Dein Ziel - Wie geht der Text zum Verbrenner-Ausstieg weiter? Setze ihn im Anschluss an den letzten gezeigten Satz fort.

Ausgewählter Auszug -
────────────────
Norwegen, Dänemark, Frankreich oder China haben den Ausstieg aus dem Verbrenner bereits beschlossen. Der Verbrenner-Ausstieg muss durch ein auf effiziente Elektrofahrzeuge ausgerichtetes Ordnungsrecht eingeleitet sowie einer entsprechenden Steuer- und Anreizpolitik begleitet und unterstützt werden. Ein ernstgemeinter und schneller Einstieg in die alternativen Antriebe muss sich ausschließlich auf batterieelektrische Antriebe und Entwicklungen beschränken.

Das von der Bundesregierung 2008 formulierte Ziel und die von den Autokonzernen als Gegenleistung für viele Milliarden Fördermittel versprochenen eine Million E-Fahrzeuge bis 2020 werden nicht erreicht. Der Bestand an reinen Elektro-Pkw auf deutschen Straßen zum Jahresbeginn 2019 betrug gerade 83.200 Fahrzeuge. Angesichts 47,1 Millionen insgesamt zugelassener Pkws sind dies nicht einmal 0,2 Prozent. Von 2008 bis 2019 ist zudem die Zahl der Pkws mit Verbrennungsmotor um weitere 5,9 Millionen Fahrzeuge angewachsen. Um die Klimaschutzziele zu erreichen, wären laut Umweltbundesamt 12 Millionen E-Fahrzeuge bis 2030 nötig.

"Die Verbraucher fordern wir auf, ein deutliches Signal an die Hersteller zu senden und keine Neuwagen mehr ohne effizienten Elektromotor zu kaufen. Sie können sich bereits heute aus einem immer vielseitigeren Angebot an Elektrofahrzeugen bedienen. Alternativ sollten sie ihr aktuelles Fahrzeug so lange weiter nutzen. Wir drängen daher vehement darauf, dass bereits zugelassene Diesel-Pkw mittels Hardware-Nachrüstung überall fahren dürfen", so Metz.

12-Punkte-Plan für Klimaschutz und eine zukunftsfähige Automobilindustrie

Wie die deutsche Automobilindustrie ihre Glaubwürdigkeit wiederherstellen muss
  1. Die deutschen Automobilhersteller legen noch vor der Eröffnung der IAA im September 2019 gegenüber der Öffentlichkeit und den 11 Millionen betroffenen Besitzern von Diesel-Pkw alle verbauten Abschalteinrichtungen (defeat devices entsprechend der EU-Verordnung 715/2007) offen, und zwar unabhängig davon, ob sie diese für legal halten oder bereits von Gerichten oder Behörden als illegal eingestuft wurden.
────────────────
Aufgelistete Einträge -
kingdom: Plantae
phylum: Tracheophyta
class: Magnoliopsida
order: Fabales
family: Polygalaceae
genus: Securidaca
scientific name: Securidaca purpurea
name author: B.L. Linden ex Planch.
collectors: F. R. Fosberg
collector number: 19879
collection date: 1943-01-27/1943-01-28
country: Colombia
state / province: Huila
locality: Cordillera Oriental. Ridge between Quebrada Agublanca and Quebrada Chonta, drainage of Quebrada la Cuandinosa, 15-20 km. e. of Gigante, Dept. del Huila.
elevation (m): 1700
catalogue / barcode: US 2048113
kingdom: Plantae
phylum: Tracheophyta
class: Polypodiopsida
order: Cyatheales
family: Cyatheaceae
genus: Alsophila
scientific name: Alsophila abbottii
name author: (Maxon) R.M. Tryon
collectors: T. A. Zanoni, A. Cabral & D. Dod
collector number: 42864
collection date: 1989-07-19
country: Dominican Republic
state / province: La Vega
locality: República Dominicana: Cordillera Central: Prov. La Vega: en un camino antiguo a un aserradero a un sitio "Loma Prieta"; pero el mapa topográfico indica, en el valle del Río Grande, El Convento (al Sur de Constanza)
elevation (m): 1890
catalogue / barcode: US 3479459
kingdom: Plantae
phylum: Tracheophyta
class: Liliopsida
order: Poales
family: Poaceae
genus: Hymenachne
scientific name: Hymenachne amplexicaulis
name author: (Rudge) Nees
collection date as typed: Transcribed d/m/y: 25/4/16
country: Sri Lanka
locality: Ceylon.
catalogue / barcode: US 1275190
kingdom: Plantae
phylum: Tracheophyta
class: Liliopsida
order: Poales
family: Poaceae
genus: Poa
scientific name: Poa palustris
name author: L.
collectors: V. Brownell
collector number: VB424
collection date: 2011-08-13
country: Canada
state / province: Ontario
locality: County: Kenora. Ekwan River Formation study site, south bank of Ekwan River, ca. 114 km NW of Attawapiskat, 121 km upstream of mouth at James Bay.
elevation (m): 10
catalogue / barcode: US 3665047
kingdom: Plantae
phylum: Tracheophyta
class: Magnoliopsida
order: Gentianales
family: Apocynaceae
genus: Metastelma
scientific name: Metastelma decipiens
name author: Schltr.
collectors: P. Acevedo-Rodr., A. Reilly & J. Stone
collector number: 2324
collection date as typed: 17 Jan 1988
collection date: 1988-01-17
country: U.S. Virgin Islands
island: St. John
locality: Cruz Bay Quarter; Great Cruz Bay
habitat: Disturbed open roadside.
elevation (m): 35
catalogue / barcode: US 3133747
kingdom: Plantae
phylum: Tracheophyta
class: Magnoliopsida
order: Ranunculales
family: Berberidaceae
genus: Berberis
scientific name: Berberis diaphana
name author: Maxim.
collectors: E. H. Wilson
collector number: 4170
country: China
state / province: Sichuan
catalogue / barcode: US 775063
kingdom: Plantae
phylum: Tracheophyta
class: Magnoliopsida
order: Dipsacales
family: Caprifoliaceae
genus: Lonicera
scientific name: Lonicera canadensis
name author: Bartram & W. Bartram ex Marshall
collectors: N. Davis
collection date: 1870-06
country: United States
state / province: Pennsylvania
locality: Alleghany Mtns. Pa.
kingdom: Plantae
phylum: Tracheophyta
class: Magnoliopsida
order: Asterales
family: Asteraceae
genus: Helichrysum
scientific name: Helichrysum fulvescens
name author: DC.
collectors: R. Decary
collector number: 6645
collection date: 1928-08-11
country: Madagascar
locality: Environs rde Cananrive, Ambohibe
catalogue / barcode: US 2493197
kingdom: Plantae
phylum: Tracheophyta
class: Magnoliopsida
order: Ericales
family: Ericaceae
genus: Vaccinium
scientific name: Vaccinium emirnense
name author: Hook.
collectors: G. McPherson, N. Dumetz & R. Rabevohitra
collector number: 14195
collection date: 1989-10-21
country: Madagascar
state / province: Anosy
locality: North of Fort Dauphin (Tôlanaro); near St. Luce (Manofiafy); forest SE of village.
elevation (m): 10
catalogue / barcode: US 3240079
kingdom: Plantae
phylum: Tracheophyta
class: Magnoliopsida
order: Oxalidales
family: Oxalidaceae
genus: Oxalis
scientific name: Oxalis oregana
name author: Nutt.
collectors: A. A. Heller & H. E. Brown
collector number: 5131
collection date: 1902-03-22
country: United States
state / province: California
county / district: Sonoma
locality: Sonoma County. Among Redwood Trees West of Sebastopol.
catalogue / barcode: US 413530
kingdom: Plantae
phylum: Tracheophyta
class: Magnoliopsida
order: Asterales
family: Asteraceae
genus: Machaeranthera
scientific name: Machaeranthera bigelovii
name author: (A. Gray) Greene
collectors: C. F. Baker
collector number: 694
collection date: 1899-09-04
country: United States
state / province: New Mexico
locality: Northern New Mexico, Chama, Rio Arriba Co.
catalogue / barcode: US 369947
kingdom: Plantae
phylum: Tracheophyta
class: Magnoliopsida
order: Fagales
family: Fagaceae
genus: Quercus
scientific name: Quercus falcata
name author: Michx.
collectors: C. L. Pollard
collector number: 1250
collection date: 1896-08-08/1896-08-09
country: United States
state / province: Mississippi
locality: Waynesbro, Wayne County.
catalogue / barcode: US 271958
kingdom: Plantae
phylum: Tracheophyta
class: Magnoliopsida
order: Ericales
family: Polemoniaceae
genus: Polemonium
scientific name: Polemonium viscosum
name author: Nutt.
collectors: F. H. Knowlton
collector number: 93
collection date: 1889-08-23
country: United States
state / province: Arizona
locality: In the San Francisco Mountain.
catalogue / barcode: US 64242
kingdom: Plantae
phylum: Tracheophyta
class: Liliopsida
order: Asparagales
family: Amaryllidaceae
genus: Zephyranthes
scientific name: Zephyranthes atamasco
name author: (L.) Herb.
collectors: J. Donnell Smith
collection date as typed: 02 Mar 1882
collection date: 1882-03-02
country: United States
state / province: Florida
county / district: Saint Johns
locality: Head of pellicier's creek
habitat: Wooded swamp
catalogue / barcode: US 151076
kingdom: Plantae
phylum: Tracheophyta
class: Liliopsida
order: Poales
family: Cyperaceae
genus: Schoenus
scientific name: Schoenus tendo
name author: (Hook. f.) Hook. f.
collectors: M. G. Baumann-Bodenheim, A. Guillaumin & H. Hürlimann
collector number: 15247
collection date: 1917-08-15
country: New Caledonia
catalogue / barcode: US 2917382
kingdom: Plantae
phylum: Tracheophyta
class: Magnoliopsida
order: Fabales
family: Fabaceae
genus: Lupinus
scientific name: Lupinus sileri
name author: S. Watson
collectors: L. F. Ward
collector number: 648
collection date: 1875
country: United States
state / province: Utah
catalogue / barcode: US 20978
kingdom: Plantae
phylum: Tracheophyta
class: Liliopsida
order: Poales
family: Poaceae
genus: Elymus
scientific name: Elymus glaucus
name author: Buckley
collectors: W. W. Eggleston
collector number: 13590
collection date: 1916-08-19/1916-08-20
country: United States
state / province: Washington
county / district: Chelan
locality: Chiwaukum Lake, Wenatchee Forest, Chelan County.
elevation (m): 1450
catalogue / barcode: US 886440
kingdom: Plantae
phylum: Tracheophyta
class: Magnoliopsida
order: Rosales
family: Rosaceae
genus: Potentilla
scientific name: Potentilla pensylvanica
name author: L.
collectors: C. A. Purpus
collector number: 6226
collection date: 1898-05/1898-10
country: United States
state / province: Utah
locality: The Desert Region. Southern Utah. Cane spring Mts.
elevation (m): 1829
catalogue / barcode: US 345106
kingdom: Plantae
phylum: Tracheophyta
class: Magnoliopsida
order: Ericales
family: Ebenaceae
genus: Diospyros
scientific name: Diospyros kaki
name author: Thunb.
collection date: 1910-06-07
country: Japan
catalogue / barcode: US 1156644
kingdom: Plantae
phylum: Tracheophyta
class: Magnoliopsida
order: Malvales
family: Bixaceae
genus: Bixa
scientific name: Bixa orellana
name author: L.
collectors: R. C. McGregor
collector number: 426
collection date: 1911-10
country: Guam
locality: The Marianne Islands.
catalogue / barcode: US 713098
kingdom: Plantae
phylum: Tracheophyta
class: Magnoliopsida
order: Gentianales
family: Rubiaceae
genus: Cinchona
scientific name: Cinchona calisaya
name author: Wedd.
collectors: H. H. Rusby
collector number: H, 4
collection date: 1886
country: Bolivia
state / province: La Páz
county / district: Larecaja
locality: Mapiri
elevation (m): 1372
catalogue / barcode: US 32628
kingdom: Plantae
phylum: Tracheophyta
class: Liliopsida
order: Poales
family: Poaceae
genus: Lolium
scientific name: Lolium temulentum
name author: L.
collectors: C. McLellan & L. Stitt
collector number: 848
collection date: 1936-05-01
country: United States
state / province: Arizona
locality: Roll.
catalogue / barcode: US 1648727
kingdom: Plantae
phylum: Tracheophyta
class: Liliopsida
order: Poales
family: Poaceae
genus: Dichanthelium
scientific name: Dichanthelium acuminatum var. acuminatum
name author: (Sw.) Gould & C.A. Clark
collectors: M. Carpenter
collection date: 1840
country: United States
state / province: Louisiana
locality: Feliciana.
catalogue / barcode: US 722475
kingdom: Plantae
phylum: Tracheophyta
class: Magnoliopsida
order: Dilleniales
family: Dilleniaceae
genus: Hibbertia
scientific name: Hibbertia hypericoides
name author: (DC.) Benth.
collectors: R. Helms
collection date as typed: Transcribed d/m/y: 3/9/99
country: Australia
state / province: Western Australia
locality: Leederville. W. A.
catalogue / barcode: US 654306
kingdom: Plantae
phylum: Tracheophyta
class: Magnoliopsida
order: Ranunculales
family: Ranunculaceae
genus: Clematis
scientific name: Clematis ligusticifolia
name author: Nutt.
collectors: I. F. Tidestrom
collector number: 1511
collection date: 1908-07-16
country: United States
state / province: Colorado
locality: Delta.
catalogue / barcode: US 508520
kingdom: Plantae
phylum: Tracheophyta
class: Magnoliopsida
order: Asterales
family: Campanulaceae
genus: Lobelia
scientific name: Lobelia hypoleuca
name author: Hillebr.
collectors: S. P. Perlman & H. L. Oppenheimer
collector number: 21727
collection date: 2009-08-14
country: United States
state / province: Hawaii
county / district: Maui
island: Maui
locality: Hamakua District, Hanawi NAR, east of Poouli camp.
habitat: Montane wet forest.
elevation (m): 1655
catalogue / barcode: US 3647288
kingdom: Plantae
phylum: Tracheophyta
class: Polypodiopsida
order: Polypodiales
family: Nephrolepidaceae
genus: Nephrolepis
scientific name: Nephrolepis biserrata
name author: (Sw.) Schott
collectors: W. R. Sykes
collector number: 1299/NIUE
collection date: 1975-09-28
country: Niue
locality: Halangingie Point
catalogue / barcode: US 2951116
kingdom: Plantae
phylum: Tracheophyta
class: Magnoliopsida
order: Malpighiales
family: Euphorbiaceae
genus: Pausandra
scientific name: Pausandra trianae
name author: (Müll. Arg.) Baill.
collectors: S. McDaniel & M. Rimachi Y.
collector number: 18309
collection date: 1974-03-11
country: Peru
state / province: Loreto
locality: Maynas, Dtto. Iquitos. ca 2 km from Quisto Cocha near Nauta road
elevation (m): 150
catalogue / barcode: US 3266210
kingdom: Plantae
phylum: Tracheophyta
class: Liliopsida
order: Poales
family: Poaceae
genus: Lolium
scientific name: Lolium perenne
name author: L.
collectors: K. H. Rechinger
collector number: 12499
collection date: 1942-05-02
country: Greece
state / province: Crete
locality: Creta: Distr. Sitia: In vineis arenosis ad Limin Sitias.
────────────────
Lösung dazu -
  2. Die Automobilkonzerne erklären vor der Eröffnung der IAA ihr Einverständnis, dass das Bundesverkehrsministerium (BMVI) und das Kraftfahrt-Bundesamt (KBA) alle relevanten Diesel-Akten und vor allem alle Messprotokolle der realen Abgas- wie CO2-Emissionen der vom Diesel-Abgasbetrug betroffenen Fahrzeuge veröffentlicht werden. Die DUH klagt seit fast vier Jahren auf deren Offenlegung und hat in allen Instanzen die Verfahren gewonnen. Das BMVI und KBA weigern sich jedoch unter Hinweis auf die Dieselkonzerne, die Urteile umzusetzen.
  3. Die deutschen Autokonzerne verpflichten sich noch vor Eröffnung der IAA, an allen 11 Millionen Diesel-Pkw der Abgasstufe Euro 5+6 eine für die Besitzer kostenfreie Hardware-Nachrüstung durchzuführen. Diese Fahrzeuge sind von Diesel-Fahrverboten im In- wie Ausland befreit.
  4. Die Autokonzerne verpflichten sich zur Einstellung der Entwicklung bzw. einem Verkaufsstopp von besonders klimaschädigenden SUV-Modellen.

Was die Bundesregierung im September im Klimakabinett beschließen muss
  1. Klares Signal an die Autokonzerne und Sicherstellung einer ausreichenden Nachfrage: Keine Neuzulassung von reinen Verbrenner-Pkws in Deutschland ab dem 1.1.2025.
  2. Umstrukturierung des Kraftfahrt-Bundesamts: (Rück-)Übertragung der Zuständigkeit für die Kontrollen zur Einhaltung von CO2- oder Abgasvorschriften im realen Betrieb auf der Straße an das Umweltbundesamt.
  3. Verhängung von 5.000 Euro Ordnungsstrafe pro Betrugsdiesel gegenüber allen in- wie ausländischen Herstellern bzw. Importeuren und damit einhergehend auch Beendigung eines Vertragsverletzungsverfahrens der EU.
  4. Beendigung der Täuschung von aktuell über 3 Millionen Fahrzeugkäufern, denen die CO2-Emissionen erst nach der Zulassung mit dem Kfz-Steuerbescheid mitgeteilt werden.
  5. Unmittelbar wirksame Anreize für die Automobilindustrie, effiziente und attraktive batterieelektrische Fahrzeuge zu entwickeln: Beendigung der Dieselkraftstoff-Subventionierung sowie eine Änderung der Kfz-Steuer mit einer Bonus-Malus-Regelung entsprechend der realen CO2-Emissionen.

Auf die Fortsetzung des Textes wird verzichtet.